16. The method of claim 1, wherein the nonspecific sensors are nonspecific hydrolysis probes which react with the ribosomal RNA genes

17. The method of claim 1, wherein the nonspecific hydrolysis probes comprise 8-11 nucleotides with some bases substituted with locked nucleic acids and bind to the ribosomal RNA genes.

18. The method of claim 1, wherein the method comprises splitting a sample into microfluidic partitions in a digital PCR (dPCR) system and reading signatures from each partition at each PCR cycle or after performing PCR to detect target nucleic acids.
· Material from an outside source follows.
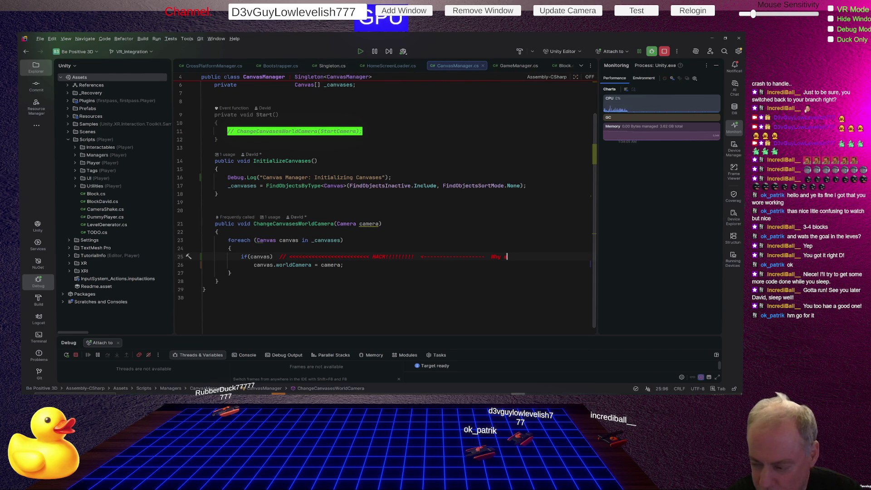
pyautogui.write('re some')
19. The method of claim 1, wherein the target analytes comprise microbes associated with urinary tract infection, bacterial biofilms in chronic wounds, sepsis, meningitis, or a human microbiome.

20. A method for evaluating a candidate solution for the target analyte quantities or concentrations in a sample that has been split into multiple partitions and reporting whether the sample contains an exogenous analyte beyond the set of target analytes comprising: (d) a modeled probability distribution for the measurements in each partition that are conditional on the analyte quantities the sample and the subset of sensors applied in the partition;(e) evaluating the expected distribution of measurements based on the modeled probability distribution and the candidate solution;(f) comparing the expected distribution of measurements against the distribution of observed measurements obtained from the partitions, wherein a sufficient difference in the expected and observed distributions identifies the candidate solution as containing an exogenous analyte.